Clinical Presentation Strongly Supports Cystic Fibrosis
The constellation of symptoms in this infant is diagnostic of CF. The key features include:
Failure to thrive with steatorrhea: The infant's weight and height have plateaued at the 30th percentile over two months despite adequate intake, accompanied by loose, foul-smelling, and greasy stools 1. This presentation reflects pancreatic insufficiency, which is present at diagnosis in over 80% of CF patients and causes fat malabsorption with characteristic steatorrhea and growth failure 1.
Salty skin: The mother's observation that the infant's skin tastes salty when kissed is a highly specific clinical finding for CF, reflecting the elevated chloride concentration in sweat that results from CFTR dysfunction 2, 3, 4.
Recurrent respiratory infections with chronic symptoms: Three URIs in four months with persistent noisy breathing, cough, fine bilateral crackles, and purulent nasal drainage indicate chronic pulmonary involvement 1. Acute viral respiratory infections commonly develop into lower respiratory tract infections in CF infants, and chronic cough typically becomes evident around 10.5 months of age 1.
Why Other Diagnoses Are Excluded
Acute bronchitis (Option A), croup (Option C), and pertussis (Option E) are excluded because these are acute, self-limited respiratory illnesses that do not explain the chronic multisystem presentation with gastrointestinal symptoms, failure to thrive, and salty skin 1.
Asthma (Option B) is excluded because while it can cause recurrent wheezing and cough in infants, it does not cause steatorrhea, failure to thrive, salty skin, or the degree of chronic pulmonary findings with purulent drainage seen in this patient 1. The guideline notes that episodic wheezing and cough in infants under 5 years can be caused by viral infections or asthma, but CF must be excluded in the differential diagnosis of children with these symptoms 1.
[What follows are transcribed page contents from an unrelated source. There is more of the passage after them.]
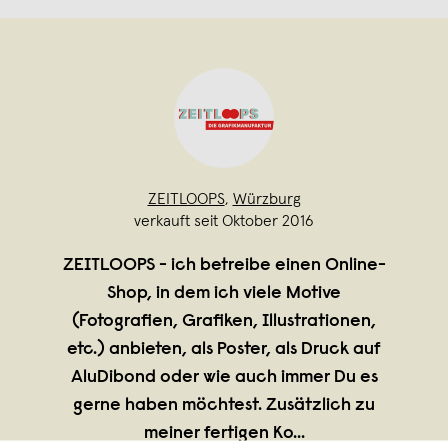
ZEITLOOPS
,
Würzburg
verkauft seit Oktober 2016
ZEITLOOPS - ich betreibe einen Online-
Shop, in dem ich viele Motive
(Fotografien, Grafiken, Illustrationen,
etc.) anbieten, als Poster, als Druck auf
AluDibond oder wie auch immer Du es
gerne haben möchtest. Zusätzlich zu
meiner fertigen Ko
...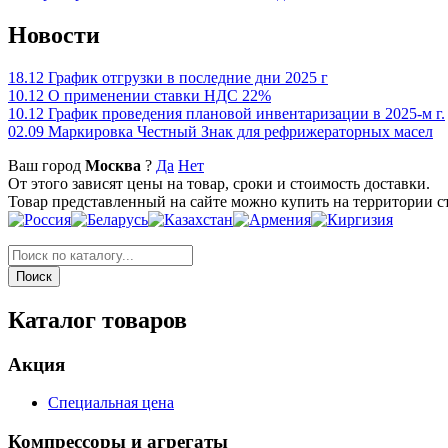
Новости
18.12
График отгрузки в последние дни 2025 г
10.12
О применении ставки НДС 22%
10.12
График проведения плановой инвентаризации в 2025-м г.
02.09
Маркировка Честный Знак для рефрижераторных масел
Ваш город
Москва
?
Да
Нет
От этого зависят цены на товар, сроки и стоимость доставки.
Товар представленный на сайте можно купить на территории с
Каталог товаров
Акция
Специальная цена
Компрессоры и агрегаты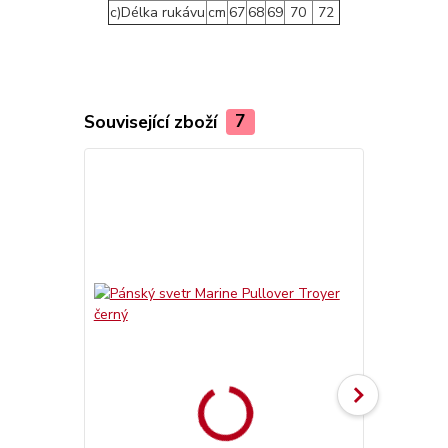
c)Délka rukávu
cm
67
68
69
70
72
Související zboží
7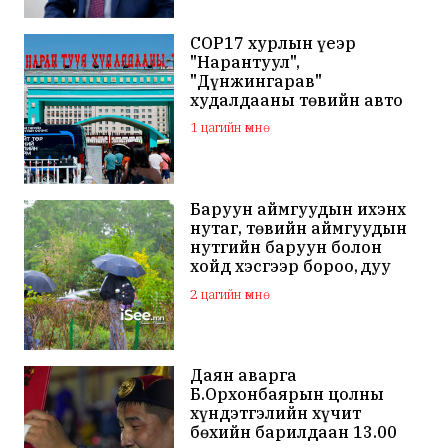
COP17 хурлын үеэр
"Нарантуул",
"Дүнжингарав"
худалдааны төвийн авто
зогсоолыг хаана
1 цагийн өмнө
Баруун аймгуудын ихэнх
нутаг, төвийн аймгуудын
нутгийн баруун болон
хойд хэсгээр бороо, дуу
цахилгаантай аадар бороо
2 цагийн өмнө
Даян аварга
Б.Орхонбаярын цолны
хүндэтгэлийн хүчит
бөхийн барилдаан 13.00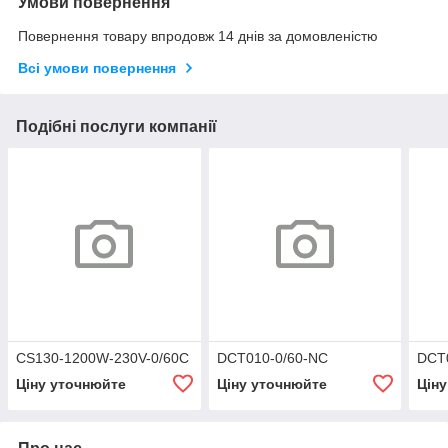
Умови повернення
Повернення товару впродовж 14 днів за домовленістю
Всі умови повернення
Подібні послуги компанії
CS130-1200W-230V-0/60C
DCT010-0/60-NC
DCT
Ціну уточнюйте
Ціну уточнюйте
Цін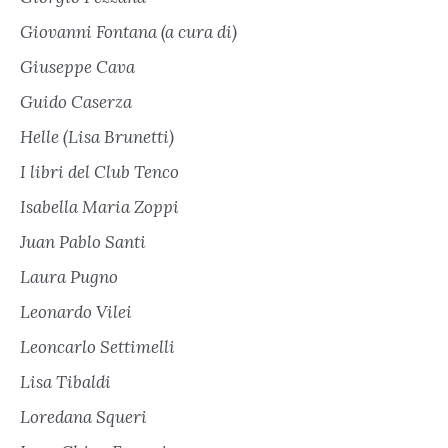
Giovanni Fontana (a cura di)
Giuseppe Cava
Guido Caserza
Helle (Lisa Brunetti)
I libri del Club Tenco
Isabella Maria Zoppi
Juan Pablo Santi
Laura Pugno
Leonardo Vilei
Leoncarlo Settimelli
Lisa Tibaldi
Loredana Squeri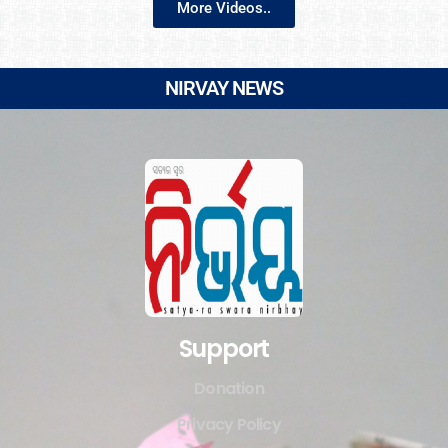
More Videos..
NIRVAY NEWS
Support
Donation
Privacy Policy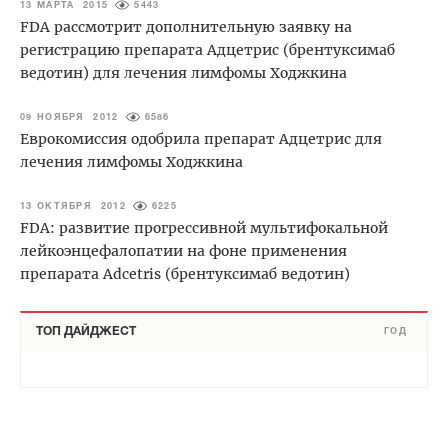
13 МАРТА 2015
5443
FDA рассмотрит дополнительную заявку на
регистрацию препарата Адцетрис (брентуксимаб
ведотин) для лечения лимфомы Ходжкина
09 НОЯБРЯ 2012
6586
Еврокомиссия одобрила препарат Адцетрис для
лечения лимфомы Ходжкина
13 ОКТЯБРЯ 2012
6225
FDA: развитие прогрессивной мультифокальной
лейкоэнцефалопатии на фоне применения
препарата Adcetris (брентуксимаб ведотин)
ТОП ДАЙДЖЕСТ
ГОД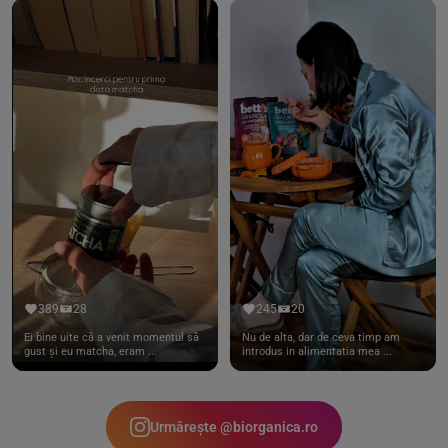
389
28
245
20
Ei bine uite că a venit momentul să
Nu de alta, dar de ceva timp am
gust și eu matcha, eram ...
introdus in alimentatia mea ...
Urmărește @biorganica.ro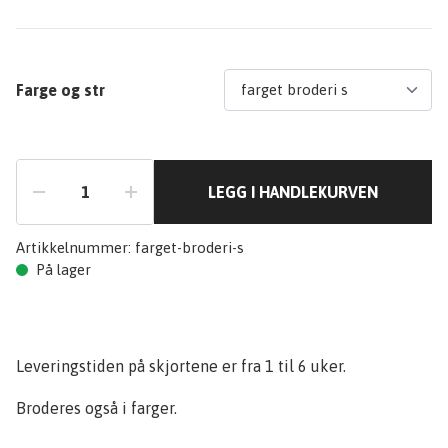
Farge og str
LEGG I HANDLEKURVEN
Artikkelnummer:
farget-broderi-s
På lager
Leveringstiden på skjortene er fra 1 til 6 uker.
Broderes også i farger.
Diagnostic Confirmation Required
The diagnosis must be confirmed with sweat chloride testing, which remains the gold standard for CF diagnosis 2, 3, 4. An elevated sweat chloride concentration (>60 mmol/L) combined with this clinical presentation confirms the diagnosis 4.
Genetic testing for CFTR mutations should be performed to identify the specific mutations, which guides prognosis and increasingly allows for mutation-specific therapies 1, 3.
Fecal chymotrypsin or fecal elastase testing can confirm pancreatic insufficiency, which is present in 85% of symptomatic CF infants 5.
Critical Management Implications
Immediate referral to a specialized CF center is essential to prevent irreversible complications 3. The infant requires:
- Pancreatic enzyme replacement therapy with high-fat diet to address malabsorption and promote catch-up growth 1
- Aggressive pulmonary care to prevent chronic Pseudomonas aeruginosa infection, which leads to irreversible lung damage and significantly impacts survival (53% survival to age 16 with chronic P. aeruginosa versus 84% without) 1
- Fat-soluble vitamin supplementation to prevent deficiencies from malabsorption 1
Common Pitfall to Avoid
CF is frequently underdiagnosed in symptomatic infants because failure to thrive is often attributed to other causes such as gastroesophageal reflux, recurrent pneumonia, or chronic bronchitis 1, 5. Most CF infants diagnosed by newborn screening are already symptomatic in the first six weeks of life, with failure to thrive being the most frequent symptom—44% weigh the same as or less than their birth weight 5. In any infant with growth failure despite adequate caloric intake, especially when accompanied by steatorrhea or recurrent respiratory infections, CF must be excluded by sweat testing 5, 4.